* **Descrição do problema**: Retome o texto sobre o disco BR-Lockdown e continue-o a partir da última frase apresentada.

* **Texto do documento**:
_ _ _
Segundo Lucas, foram precisos somente três dias de março de 2021 para estruturar todas as onze faixas que compõem BR-Lockdown, trabalho que sairá pelo coletivo Lança. A necessidade de exercer a criatividade durante a pandemia de covid-19 foi o pontapé inicial para dar vida ao disco, carregado de guitarras com texturas de no wave e noise, riffs inteligentes e uma interessante variedade de atmosferas sonoras.
“Diria que a ideia do BR-Lockdown surgiu devido a vários acontecimentos pessoais. Em 2021 me mudei para Indaiatuba (SP) com minha esposa e filha, Paula e Marina, o que causou um choque cultural para nós, principalmente pela cidade ter um perfil bolsonarista e negligenciar a pandemia em si. Por estar isolado no interior, comecei a sentir necessidade de produzir música. Comprei uma interface, instalei o GarageBand num Mac antigo da Paula e comecei a produzir. Todos os recursos saíram disso, até mesmo foi utilizado uma IA baterista do software para a composição das linhas de bateria, o tal ‘Max’”.
Lippaus também conta que acabou se inspirando muito na estética sombria e agressiva do no-wave e do industrial dos anos 1980, como Sonic Youth, Big Black, Einstürzende Neubauten, entre outras. “Também me inspirei muito em bandas de noise-rock e post-hardcore como Slint, Shellac, Fugazi”.
Outro ponto a favor de BR-Lockdown é o seleto time de participações, com membros de bandas da cena alternativa brasileira, como Supercordas, In Venus, Bratislava, Der Baum, Giallos, Twinpine(s), Deafkids, La Burca, Cristo Bomba e Crime Caqui.
Segundo Lucas, a ideia era convidar um vocalista diferente para cada faixa e deixar que fizessem os arranjos vocais e as letras. O resultado foi uma miscelânea de temas e estilos, o que faz do debut do trema¨ um trabalho bastante interessante para quem também acompanha as bandas dos convidados.
“Para cada música eu tinha em mente um estilo de vocal, já pensando também em quem poderia fazer algo interessante para as mesmas. Todos os convidados compraram o a ideia do projeto, entregando letras e linhas de vocais, ao meu ver, incríveis. São músicos e musicistas muito talentosos, mas que vêm sofrendo consequências trazidas pela pandemia. Acredito que exista um desabafo da parte deles também. Por tudo isso, creio que o BR-Lockdown seja tanto deles quanto meu. As músicas não seriam o que são se não fosse pelo trabalho dos convidados”, comenta Lippaus.
_ _ _
* **Itens listados**:
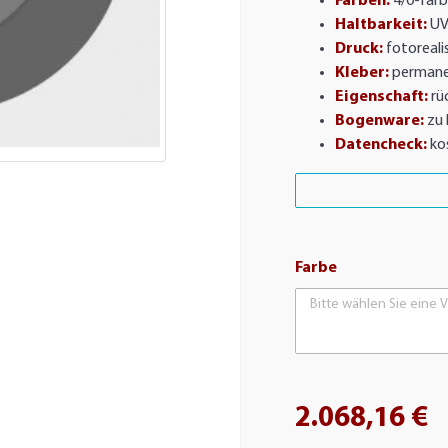
Farben:
4/0-farb
Haltbarkeit:
UV
Druck:
fotorealis
Kleber:
permane
Eigenschaft:
rü
Bogenware:
zu 
Datencheck:
ko
Farbe
Bitte wählen Sie eine V
2.068,16 €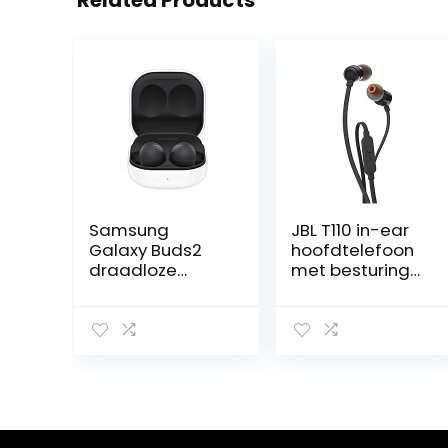
Related Products
Samsung
JBL T110 in-ear
Galaxy Buds2
hoofdtelefoon
draadloze
met besturing
koptelefoon,
en microfoon
draadloze
oordopjes,
grafiet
_ _ _
* **Resposta do exercício**:
Seja em “Fear”, com vocais rasgados de Fernanda Gamarano (Der Baum), ou em “Cinza”, com Cint Murphy (In Venus) reclamando que de fato “tá tudo cinza”, a tracklist passeia na espiral de sentimentos do confinamento e convence. Aliás, os contrastes entre as músicas também enriquecem BR-Lockdown. Victor Meira (Bratislava) canta em “Sobra” uma mini crônica acompanhada de uma incrível trama de baixo e guitarras, enquanto que em “Aquele Corre Loko” e “Nada Justifica”, Lippaus assume o peso das letras e vocais de Sandrox Duarte (Cristo Bomba) e Claudio Cox (Giallos), respectivamente.
Para fechar o pacote, o projeto do trema¨ ainda conta com onze videoclipes, um para cada faixa, todos eles produções da Bad Chinchilla, assinados por Fábio Salvador e Paulo Valentim.
“A criação da história visual de cada vídeo tinha como inspiração a própria música, que tanto a parte instrumental quanto a vocal continham sentimentos em relação a pandemia. O processo de ilustrar essas músicas e unir os nossos próprios sentimentos em relação a esses dois anos de covid-19 – até o momento – foi encarado como um desafio criativo e ao mesmo tempo um desabafo. Vale dizer que os vídeos tiveram a limitação de serem feitos a partir de bancos de imagem para respeitar o distanciamento social”, explica Fábio.
No fim das contas, BR-Lockdown termina sendo uma grata surpresa, sobretudo por ser um trabalho coletivo que cristaliza um momento difícil e sintetiza a qualidade das bandas envolvidas no projeto, provando que a cena da música independente brasileira continua ativa, provocante e conectada a seu tempo.